Exercise goal
In the listing below, a line holding "shifted | sałata" and a line holding "repainted | zabudowa" mark the range. Retype both exactly, with all lines between them.

Input data
....

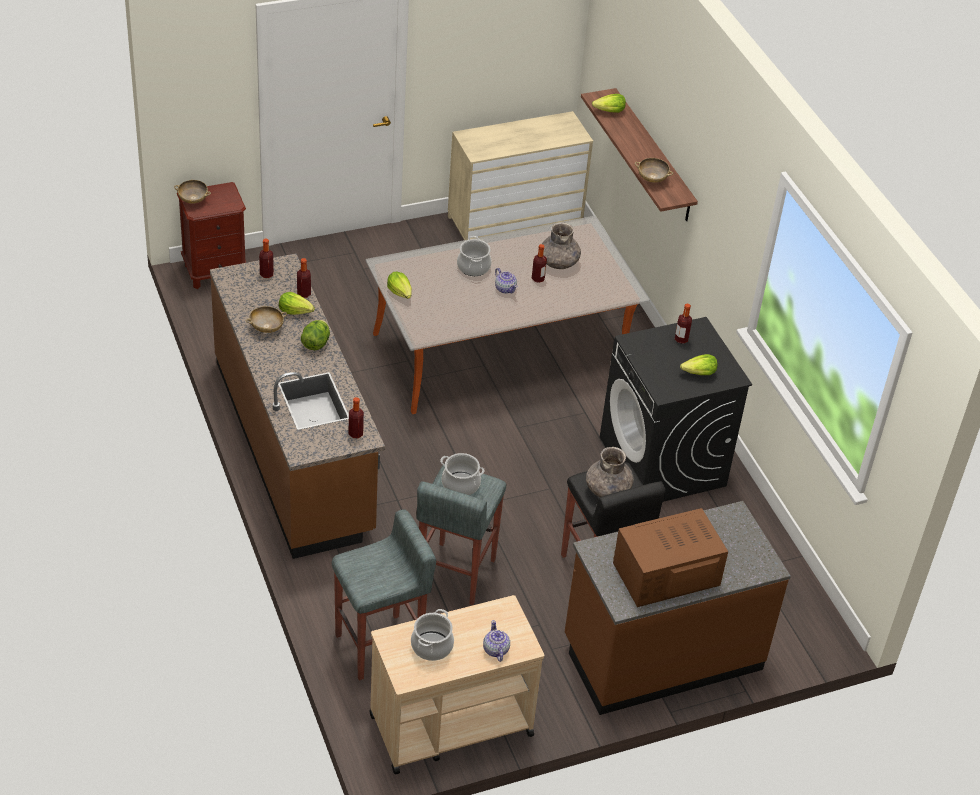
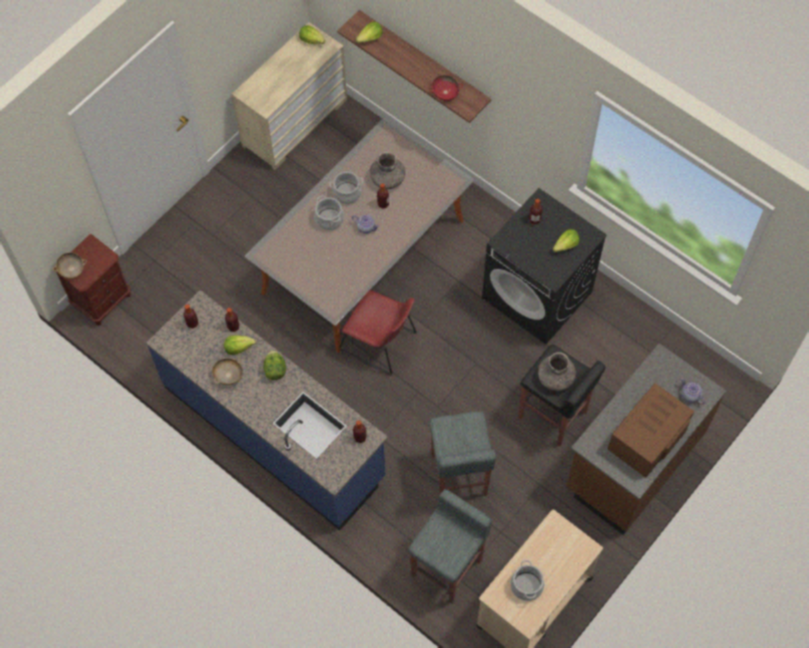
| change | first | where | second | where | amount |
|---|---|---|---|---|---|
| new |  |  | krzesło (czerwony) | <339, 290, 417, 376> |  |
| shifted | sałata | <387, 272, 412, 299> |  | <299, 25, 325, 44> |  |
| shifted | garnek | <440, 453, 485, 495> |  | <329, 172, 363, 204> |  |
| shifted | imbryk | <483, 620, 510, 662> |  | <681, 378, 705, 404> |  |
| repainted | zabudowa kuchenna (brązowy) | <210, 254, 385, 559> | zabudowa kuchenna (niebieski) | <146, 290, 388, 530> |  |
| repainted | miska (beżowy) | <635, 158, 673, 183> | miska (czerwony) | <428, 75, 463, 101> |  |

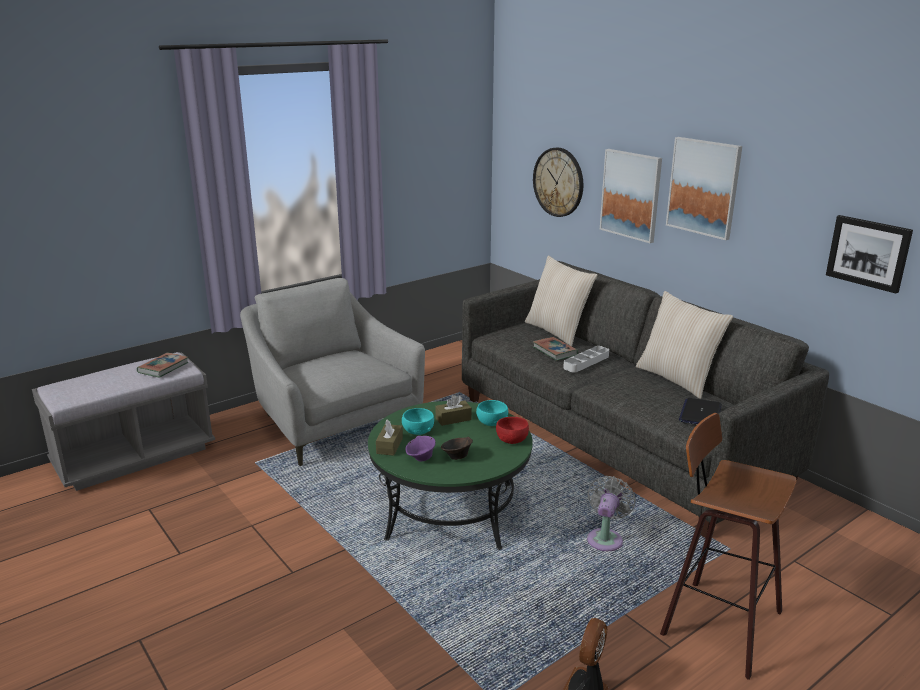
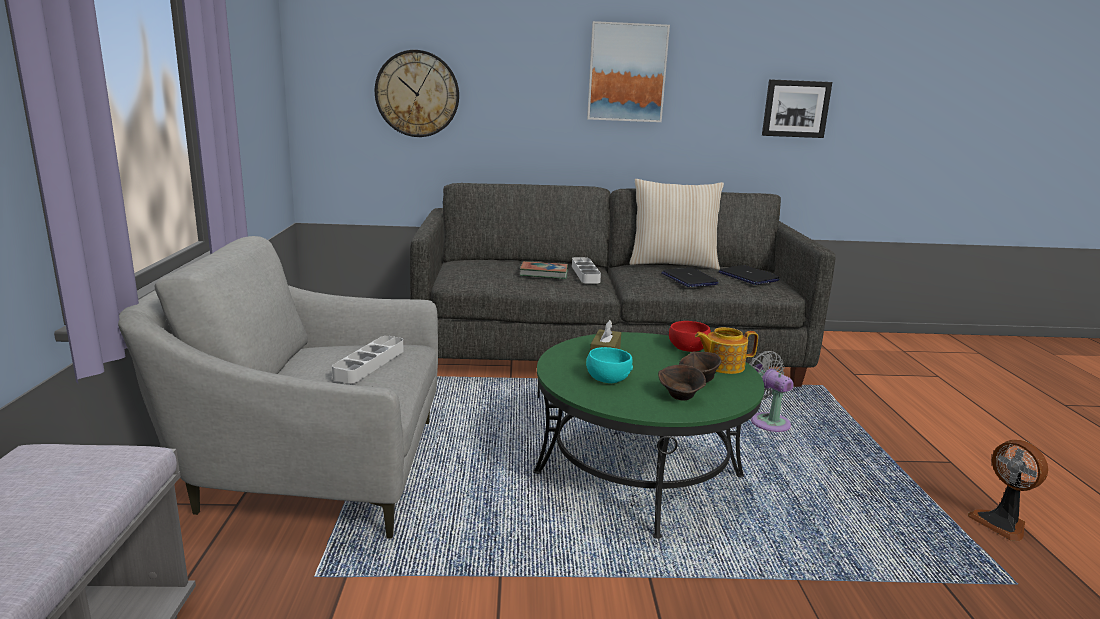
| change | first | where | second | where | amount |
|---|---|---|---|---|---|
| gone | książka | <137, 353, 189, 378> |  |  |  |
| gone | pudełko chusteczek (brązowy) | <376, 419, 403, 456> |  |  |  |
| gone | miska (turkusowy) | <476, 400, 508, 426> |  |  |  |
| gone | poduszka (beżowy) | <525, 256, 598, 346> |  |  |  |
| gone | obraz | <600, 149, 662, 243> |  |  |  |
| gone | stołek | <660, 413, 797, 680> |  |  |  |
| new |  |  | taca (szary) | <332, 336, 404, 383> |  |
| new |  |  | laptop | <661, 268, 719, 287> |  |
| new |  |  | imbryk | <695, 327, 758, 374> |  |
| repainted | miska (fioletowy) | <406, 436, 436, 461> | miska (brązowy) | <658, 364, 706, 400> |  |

....

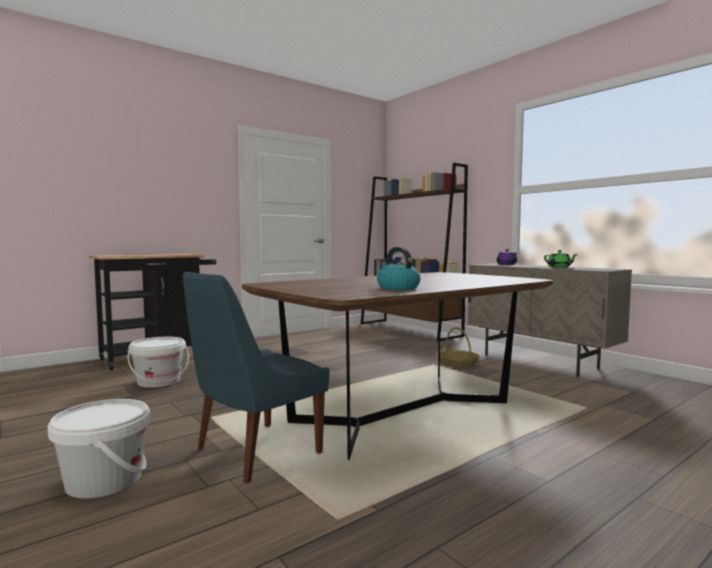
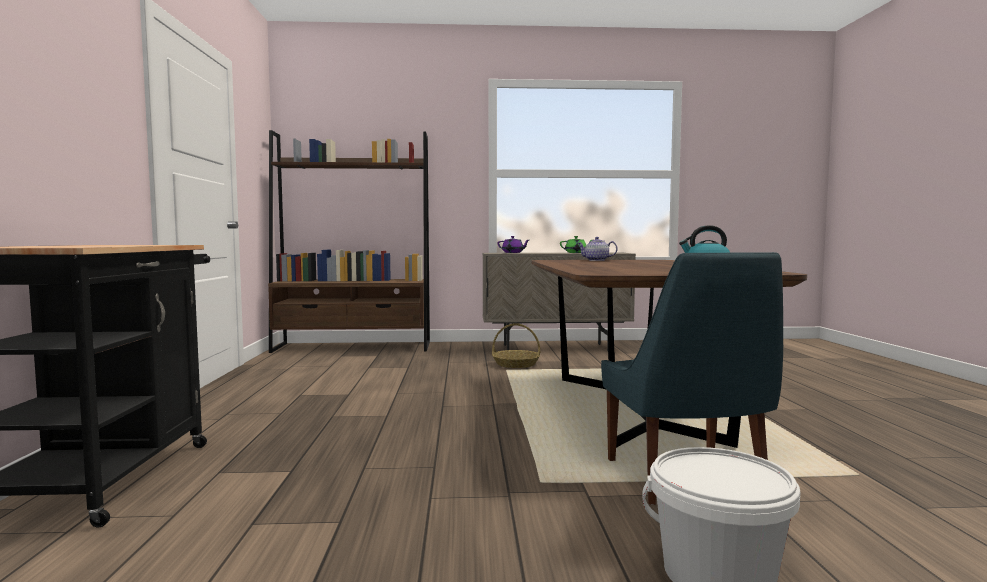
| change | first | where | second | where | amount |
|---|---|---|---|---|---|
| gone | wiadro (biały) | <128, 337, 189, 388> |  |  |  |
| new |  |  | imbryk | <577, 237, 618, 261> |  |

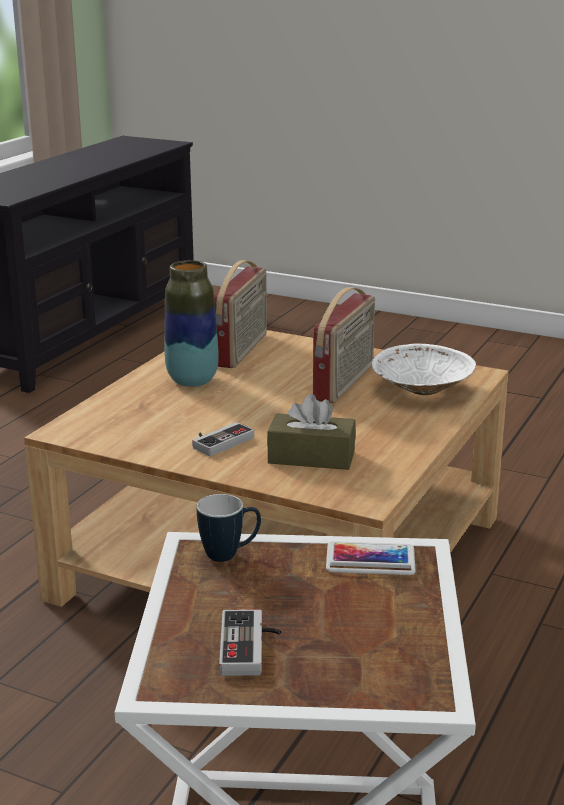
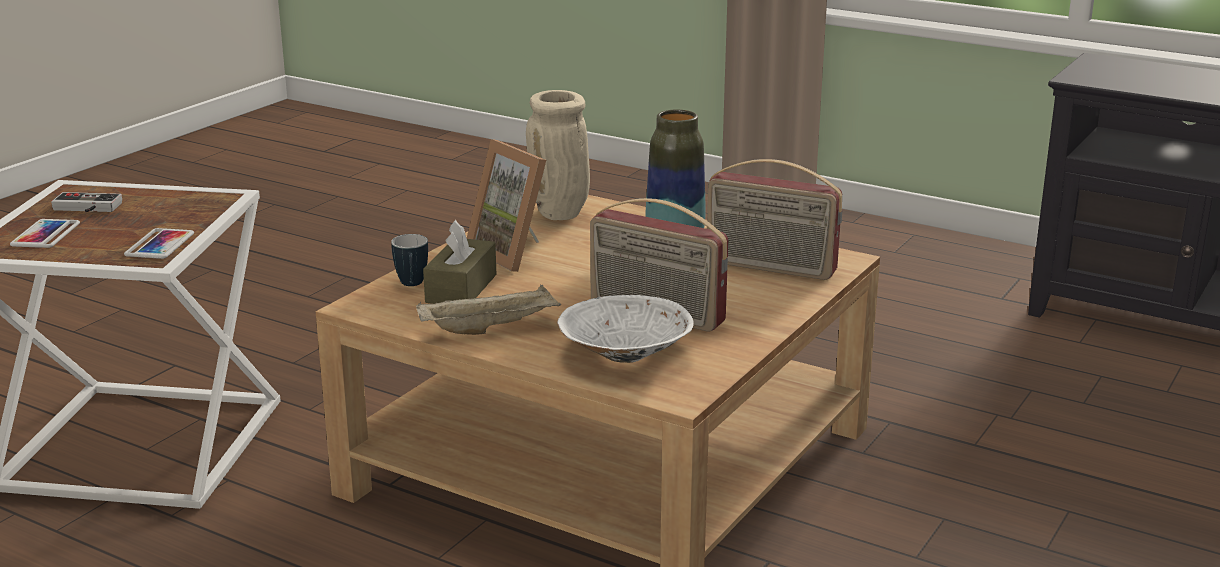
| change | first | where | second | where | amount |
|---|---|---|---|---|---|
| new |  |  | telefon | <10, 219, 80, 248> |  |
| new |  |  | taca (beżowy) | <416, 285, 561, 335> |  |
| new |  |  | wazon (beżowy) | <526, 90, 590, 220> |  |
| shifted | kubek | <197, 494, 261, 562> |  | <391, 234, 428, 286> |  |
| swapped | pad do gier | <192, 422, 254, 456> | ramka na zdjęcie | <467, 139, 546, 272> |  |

....

Completed exercise
| shifted | sałata | <387, 272, 412, 299> |  | <299, 25, 325, 44> |  |
| shifted | garnek | <440, 453, 485, 495> |  | <329, 172, 363, 204> |  |
| shifted | imbryk | <483, 620, 510, 662> |  | <681, 378, 705, 404> |  |
| repainted | zabudowa kuchenna (brązowy) | <210, 254, 385, 559> | zabudowa kuchenna (niebieski) | <146, 290, 388, 530> |  |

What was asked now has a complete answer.